(Beginning of EXERCISE MATERIALS)
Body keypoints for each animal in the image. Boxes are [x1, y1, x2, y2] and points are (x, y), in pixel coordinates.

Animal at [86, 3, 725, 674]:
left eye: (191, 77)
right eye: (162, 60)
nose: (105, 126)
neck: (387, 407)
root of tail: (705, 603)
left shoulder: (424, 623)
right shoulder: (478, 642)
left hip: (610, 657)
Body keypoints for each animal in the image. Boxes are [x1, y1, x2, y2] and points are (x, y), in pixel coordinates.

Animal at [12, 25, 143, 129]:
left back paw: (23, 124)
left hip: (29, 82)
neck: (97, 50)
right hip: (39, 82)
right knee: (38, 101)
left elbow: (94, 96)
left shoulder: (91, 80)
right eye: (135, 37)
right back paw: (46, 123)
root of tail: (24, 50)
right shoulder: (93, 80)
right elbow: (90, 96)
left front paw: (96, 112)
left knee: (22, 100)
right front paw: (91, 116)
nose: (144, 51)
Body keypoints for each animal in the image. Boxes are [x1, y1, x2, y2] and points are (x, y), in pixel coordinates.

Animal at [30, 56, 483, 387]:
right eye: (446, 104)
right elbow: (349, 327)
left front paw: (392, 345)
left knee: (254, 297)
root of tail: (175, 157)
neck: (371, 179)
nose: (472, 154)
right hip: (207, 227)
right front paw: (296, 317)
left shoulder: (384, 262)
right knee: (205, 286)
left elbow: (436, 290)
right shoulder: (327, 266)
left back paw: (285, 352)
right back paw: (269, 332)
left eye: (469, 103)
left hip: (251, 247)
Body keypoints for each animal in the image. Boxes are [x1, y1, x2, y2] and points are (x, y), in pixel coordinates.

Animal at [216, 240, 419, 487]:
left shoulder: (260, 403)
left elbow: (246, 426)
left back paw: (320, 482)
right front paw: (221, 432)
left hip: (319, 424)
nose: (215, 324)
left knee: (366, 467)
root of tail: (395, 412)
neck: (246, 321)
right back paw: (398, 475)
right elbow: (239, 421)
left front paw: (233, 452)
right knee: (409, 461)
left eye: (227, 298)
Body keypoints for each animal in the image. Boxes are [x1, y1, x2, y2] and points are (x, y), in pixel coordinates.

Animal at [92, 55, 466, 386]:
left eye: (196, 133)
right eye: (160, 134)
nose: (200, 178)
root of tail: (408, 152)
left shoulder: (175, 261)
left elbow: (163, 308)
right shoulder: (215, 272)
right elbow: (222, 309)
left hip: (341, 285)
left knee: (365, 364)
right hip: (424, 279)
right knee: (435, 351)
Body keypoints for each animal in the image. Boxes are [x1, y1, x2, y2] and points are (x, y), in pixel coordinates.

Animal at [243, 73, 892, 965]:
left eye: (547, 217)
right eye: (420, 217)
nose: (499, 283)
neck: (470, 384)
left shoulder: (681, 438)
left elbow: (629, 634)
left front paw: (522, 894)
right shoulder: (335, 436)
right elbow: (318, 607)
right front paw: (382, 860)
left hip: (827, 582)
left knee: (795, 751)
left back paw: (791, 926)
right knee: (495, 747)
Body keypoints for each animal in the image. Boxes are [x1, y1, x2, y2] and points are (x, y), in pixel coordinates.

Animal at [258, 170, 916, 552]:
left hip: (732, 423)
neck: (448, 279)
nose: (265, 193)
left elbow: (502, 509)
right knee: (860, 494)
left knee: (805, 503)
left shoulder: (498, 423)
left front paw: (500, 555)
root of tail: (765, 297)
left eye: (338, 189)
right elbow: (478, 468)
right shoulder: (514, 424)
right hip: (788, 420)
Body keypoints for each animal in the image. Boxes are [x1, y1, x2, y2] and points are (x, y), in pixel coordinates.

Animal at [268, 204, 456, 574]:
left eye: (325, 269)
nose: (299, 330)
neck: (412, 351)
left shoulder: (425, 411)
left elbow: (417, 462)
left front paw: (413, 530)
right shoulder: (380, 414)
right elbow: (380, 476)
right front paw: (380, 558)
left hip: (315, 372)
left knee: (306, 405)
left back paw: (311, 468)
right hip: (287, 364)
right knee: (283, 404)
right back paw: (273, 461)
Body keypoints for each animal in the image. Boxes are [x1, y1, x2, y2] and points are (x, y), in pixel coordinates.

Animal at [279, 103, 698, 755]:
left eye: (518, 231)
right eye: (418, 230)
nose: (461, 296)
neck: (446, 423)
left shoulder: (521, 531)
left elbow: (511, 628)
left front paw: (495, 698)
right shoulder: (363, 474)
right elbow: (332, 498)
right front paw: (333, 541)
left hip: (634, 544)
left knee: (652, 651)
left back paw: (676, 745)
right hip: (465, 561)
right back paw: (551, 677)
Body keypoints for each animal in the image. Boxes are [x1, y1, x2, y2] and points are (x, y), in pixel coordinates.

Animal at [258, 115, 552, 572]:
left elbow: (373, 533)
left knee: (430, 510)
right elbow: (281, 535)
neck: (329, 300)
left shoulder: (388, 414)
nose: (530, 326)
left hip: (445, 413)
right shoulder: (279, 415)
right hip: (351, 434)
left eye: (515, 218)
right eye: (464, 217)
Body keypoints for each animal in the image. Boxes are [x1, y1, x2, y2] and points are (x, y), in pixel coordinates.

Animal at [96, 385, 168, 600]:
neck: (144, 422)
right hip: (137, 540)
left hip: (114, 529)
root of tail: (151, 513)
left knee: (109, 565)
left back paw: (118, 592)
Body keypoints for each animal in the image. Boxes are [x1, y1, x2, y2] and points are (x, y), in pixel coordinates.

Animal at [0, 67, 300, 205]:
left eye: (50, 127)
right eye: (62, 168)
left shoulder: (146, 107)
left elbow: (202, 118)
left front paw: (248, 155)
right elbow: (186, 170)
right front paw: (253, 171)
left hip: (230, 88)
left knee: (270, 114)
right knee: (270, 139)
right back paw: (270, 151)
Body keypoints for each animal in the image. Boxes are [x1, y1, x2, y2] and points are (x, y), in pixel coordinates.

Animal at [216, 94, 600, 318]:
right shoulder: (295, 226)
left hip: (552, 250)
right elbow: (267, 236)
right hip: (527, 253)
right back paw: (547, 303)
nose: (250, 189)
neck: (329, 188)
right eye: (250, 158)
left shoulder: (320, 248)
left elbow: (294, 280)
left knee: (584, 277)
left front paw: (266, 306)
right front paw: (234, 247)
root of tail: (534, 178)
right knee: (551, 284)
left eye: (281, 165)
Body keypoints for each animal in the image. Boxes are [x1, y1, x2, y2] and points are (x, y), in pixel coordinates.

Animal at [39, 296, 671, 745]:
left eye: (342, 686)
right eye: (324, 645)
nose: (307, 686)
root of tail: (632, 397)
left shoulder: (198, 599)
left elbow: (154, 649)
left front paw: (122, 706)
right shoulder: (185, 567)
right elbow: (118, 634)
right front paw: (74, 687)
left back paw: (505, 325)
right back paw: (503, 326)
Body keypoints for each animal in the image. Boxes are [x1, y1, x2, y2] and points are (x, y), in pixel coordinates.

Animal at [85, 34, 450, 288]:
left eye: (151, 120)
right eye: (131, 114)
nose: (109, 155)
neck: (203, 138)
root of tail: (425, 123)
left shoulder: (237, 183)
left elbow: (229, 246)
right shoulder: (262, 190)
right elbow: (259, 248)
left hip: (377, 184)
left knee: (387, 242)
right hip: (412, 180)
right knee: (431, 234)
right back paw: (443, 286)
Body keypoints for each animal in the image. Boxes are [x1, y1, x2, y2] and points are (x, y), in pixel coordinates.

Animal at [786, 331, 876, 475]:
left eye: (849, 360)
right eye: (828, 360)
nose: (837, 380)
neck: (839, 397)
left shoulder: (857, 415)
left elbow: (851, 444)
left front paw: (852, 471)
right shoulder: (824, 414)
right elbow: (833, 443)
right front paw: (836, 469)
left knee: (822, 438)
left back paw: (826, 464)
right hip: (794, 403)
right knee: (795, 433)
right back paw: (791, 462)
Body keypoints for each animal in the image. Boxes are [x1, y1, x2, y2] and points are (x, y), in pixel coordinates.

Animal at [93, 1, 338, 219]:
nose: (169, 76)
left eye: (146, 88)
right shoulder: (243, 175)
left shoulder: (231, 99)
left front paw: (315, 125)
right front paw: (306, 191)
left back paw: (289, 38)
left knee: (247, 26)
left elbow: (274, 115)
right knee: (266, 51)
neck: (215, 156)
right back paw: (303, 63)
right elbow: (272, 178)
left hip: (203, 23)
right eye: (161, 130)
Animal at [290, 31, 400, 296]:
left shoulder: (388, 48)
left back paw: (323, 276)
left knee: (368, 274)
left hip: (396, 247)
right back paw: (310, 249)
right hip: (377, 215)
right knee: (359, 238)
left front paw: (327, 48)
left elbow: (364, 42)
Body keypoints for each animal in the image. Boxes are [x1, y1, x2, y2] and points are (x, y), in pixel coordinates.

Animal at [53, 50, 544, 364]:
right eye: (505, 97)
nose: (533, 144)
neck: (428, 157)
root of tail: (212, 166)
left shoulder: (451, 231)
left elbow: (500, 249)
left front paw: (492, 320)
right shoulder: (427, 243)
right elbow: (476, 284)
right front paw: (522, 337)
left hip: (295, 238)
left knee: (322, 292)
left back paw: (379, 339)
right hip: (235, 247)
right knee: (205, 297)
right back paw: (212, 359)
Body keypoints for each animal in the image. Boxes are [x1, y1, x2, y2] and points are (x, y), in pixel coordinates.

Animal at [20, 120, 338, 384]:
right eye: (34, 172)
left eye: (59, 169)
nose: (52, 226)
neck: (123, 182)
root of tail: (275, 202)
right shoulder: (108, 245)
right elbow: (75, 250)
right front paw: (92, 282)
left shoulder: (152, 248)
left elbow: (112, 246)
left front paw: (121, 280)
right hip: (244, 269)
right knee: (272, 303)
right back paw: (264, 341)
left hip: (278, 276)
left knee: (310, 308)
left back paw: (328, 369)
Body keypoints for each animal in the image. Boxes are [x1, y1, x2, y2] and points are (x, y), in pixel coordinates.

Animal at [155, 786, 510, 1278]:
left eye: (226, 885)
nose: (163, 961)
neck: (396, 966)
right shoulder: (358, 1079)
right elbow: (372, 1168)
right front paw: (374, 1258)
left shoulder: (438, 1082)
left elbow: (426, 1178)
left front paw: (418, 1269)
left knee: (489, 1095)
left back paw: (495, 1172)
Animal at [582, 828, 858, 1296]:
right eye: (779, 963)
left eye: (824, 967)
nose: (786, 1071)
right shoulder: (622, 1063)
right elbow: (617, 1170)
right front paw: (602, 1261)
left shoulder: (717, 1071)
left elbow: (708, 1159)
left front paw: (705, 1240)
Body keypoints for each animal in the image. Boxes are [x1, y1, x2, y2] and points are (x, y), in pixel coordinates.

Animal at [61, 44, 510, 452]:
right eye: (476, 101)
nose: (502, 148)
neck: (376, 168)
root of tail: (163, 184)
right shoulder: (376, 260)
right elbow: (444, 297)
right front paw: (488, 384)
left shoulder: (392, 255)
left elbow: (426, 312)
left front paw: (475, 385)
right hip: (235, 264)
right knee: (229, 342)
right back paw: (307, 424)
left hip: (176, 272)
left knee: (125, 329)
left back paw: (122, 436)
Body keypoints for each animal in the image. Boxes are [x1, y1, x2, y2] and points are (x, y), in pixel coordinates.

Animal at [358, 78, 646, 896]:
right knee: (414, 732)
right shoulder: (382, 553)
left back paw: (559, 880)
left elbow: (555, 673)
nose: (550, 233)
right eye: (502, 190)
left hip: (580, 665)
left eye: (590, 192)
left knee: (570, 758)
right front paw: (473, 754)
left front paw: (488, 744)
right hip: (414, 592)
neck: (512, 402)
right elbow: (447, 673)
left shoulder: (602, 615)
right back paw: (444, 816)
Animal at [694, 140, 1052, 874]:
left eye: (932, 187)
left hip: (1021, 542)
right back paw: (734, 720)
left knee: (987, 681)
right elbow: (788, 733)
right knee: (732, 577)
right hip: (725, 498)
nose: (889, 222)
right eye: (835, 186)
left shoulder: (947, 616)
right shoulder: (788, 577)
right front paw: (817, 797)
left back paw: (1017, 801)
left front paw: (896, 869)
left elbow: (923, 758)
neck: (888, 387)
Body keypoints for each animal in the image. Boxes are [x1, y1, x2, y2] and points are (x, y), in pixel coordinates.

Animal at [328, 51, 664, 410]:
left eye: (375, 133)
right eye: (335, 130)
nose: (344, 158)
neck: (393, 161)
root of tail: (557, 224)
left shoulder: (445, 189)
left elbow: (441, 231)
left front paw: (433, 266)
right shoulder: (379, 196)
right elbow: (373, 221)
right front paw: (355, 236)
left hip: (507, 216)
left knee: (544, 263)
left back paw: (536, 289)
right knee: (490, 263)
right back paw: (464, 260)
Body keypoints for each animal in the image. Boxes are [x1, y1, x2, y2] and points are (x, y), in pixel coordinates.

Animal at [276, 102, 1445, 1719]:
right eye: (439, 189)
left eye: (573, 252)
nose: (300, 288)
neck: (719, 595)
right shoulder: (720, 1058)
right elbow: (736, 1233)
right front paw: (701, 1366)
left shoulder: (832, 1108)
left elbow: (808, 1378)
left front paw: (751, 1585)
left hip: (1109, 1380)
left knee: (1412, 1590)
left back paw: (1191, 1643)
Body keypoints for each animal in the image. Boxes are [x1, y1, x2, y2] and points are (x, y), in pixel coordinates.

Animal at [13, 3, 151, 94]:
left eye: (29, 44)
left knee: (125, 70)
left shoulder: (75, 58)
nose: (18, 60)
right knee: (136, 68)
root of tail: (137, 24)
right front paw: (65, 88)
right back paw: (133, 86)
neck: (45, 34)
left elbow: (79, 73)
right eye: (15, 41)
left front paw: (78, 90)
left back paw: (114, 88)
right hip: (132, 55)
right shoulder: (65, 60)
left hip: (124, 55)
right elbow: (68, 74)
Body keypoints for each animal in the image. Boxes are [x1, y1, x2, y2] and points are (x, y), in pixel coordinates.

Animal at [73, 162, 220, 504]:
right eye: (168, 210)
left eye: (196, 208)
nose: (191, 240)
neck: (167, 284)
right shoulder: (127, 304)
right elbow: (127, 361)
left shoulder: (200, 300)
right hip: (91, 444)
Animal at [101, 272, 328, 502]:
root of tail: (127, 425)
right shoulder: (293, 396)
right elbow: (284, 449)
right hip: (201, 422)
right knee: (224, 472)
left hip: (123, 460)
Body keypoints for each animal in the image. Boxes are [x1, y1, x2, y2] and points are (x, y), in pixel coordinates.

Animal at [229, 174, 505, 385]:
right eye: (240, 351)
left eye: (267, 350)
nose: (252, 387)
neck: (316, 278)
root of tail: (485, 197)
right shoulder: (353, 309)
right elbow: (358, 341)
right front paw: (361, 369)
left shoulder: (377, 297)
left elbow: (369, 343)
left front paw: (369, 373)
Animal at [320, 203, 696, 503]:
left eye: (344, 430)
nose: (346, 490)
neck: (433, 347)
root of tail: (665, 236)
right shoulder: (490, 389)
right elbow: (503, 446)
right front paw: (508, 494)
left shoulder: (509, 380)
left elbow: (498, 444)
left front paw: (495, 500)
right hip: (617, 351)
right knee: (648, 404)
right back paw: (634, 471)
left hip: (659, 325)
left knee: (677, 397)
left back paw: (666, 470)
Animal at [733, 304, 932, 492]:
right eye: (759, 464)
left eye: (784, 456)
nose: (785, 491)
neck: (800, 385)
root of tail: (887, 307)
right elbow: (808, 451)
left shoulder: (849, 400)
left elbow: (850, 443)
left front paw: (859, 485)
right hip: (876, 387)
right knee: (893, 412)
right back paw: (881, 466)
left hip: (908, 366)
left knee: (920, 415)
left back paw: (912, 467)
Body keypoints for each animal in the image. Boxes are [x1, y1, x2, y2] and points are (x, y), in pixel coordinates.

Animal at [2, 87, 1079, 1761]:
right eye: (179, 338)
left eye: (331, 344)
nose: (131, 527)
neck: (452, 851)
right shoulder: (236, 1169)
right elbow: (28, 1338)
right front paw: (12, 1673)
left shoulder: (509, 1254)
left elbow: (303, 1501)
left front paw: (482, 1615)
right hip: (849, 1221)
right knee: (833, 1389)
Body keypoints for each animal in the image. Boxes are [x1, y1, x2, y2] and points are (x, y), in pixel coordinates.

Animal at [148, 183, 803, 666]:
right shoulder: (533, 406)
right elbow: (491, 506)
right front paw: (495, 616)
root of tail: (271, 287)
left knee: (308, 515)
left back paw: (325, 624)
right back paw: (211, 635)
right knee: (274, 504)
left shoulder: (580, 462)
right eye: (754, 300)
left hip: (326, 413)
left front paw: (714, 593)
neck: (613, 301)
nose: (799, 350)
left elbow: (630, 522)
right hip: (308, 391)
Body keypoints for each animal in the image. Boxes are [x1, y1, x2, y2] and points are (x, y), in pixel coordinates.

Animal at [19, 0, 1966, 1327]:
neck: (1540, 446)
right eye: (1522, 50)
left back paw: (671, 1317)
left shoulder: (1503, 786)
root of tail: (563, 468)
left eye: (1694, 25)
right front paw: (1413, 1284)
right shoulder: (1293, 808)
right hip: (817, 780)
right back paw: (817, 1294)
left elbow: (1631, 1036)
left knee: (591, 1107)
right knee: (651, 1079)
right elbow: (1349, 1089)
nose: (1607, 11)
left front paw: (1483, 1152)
(End of EXERCISE MATERIALS)
YOUR ASSIGNMENT – All that is wanted is an exact copy of the lines above from the one with "right front paw: (234, 247)" through the one with "left shoulder: (198, 599)", with both ends included.

EXERCISE RESULT –
right front paw: (234, 247)
root of tail: (534, 178)
right knee: (551, 284)
left eye: (281, 165)
Body keypoints for each animal in the image. Boxes are [x1, y1, x2, y2] and points are (x, y), in pixel coordinates.

Animal at [39, 296, 671, 745]:
left eye: (342, 686)
right eye: (324, 645)
nose: (307, 686)
root of tail: (632, 397)
left shoulder: (198, 599)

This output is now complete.